Chetram Jatav (Aged 30) was a participant in the Indian Rebellion of 1857, known as a freedom fighter. He joined the mutiny on May 26, 1857, in the Soro region of Eta district, North-Western Provinces (now Uttar Pradesh) and was tied to a tree and shot.

According to legend, Maharaja Patiala saw a man carrying a lion on his back. The man claimed to have killed the lion without a weapon. Impressed, the king asked him to join his army. The man’s name was Cheta Ram Jatav. Cheta Ram fought the British and, seeing them harassing the people, fought against them. The British captured him and tied him to a tree.
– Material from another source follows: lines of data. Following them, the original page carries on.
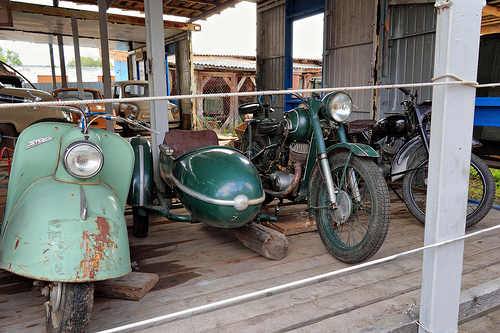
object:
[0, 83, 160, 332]
moped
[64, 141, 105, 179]
headlight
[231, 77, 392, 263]
moped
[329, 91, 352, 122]
headlight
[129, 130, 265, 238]
sidecar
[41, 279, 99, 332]
wheel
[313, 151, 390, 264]
wheel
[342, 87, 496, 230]
moped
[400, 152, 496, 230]
wheel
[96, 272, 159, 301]
piece of wood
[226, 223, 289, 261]
piece of wood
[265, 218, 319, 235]
piece of wood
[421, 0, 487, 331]
post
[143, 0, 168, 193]
post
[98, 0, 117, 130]
post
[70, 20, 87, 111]
post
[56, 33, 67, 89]
post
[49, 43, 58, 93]
post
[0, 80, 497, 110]
wire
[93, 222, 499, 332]
wire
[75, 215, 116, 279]
rust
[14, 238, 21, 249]
rust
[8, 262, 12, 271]
rust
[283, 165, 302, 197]
rust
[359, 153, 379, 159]
rust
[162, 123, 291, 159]
two seats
Jatav, along with others who died during the 1857 rebellion, has been adopted by the Bahujan Samaj Party as an icon of Dalit heroism. According to Tiwari, BSP, which is trying to mobilize grassroots Dalits, has the support of Dalit intellectuals. They use local heroes, histories, myths, and legends found in the oral history of the regions of Uttar Pradesh centering around the 1857 rebellion as a resource.

The party’s political strategy is to repeatedly tell and retell the stories of these heroes, build memorials, and organize celebrations around their stories to build a collective memory in the people’s mind. The stories are narrated in such a way that Dalits can imagine the story of the making of this nation in which they played a significant role.